Material for this exercise
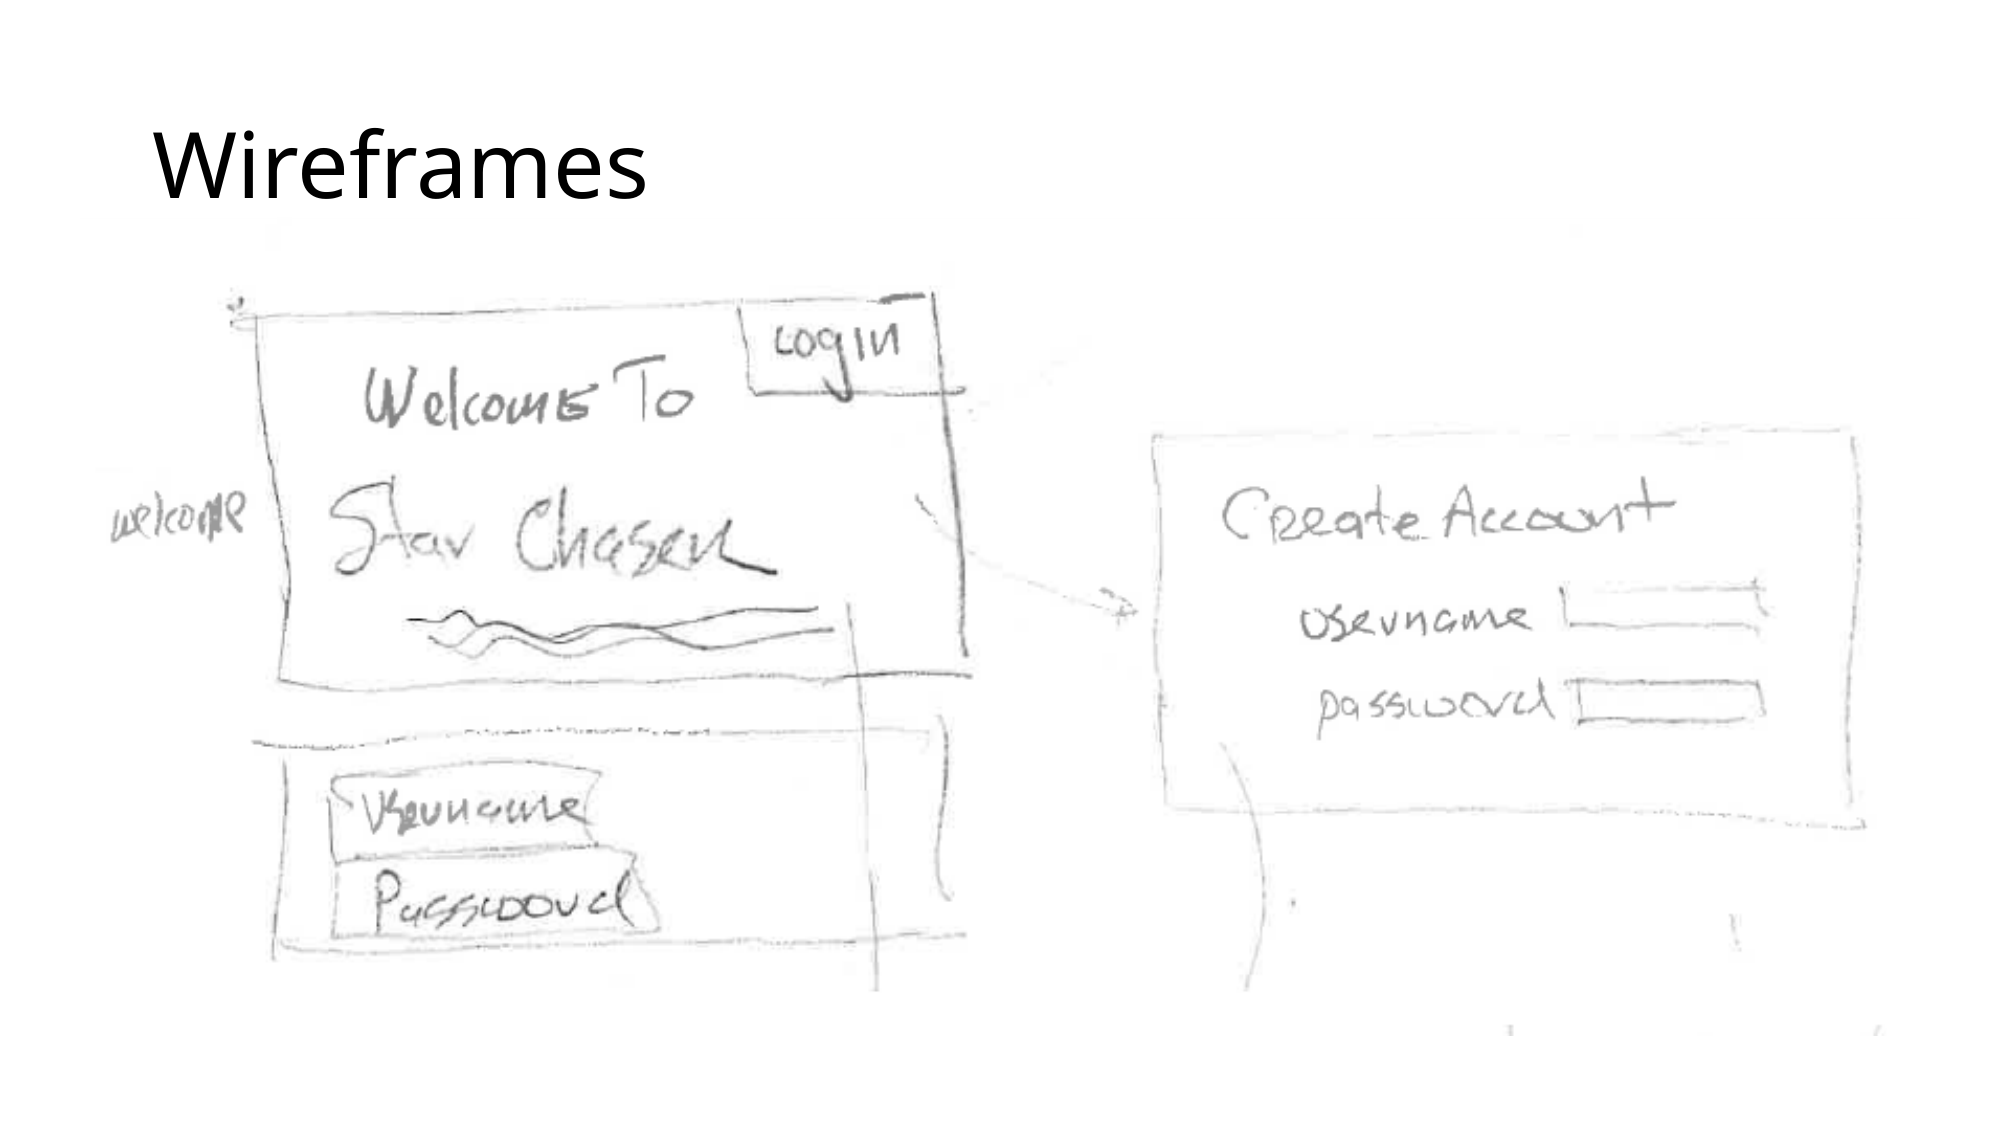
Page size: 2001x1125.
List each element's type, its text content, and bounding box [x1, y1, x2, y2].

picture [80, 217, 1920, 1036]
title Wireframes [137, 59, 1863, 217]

==

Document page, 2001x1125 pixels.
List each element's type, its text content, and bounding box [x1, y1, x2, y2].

...

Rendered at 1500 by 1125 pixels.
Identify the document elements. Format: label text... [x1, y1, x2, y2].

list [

Work to be completed
Count every line in the preceding entries where the string "pixels" appears, then state only the total.

Your response
2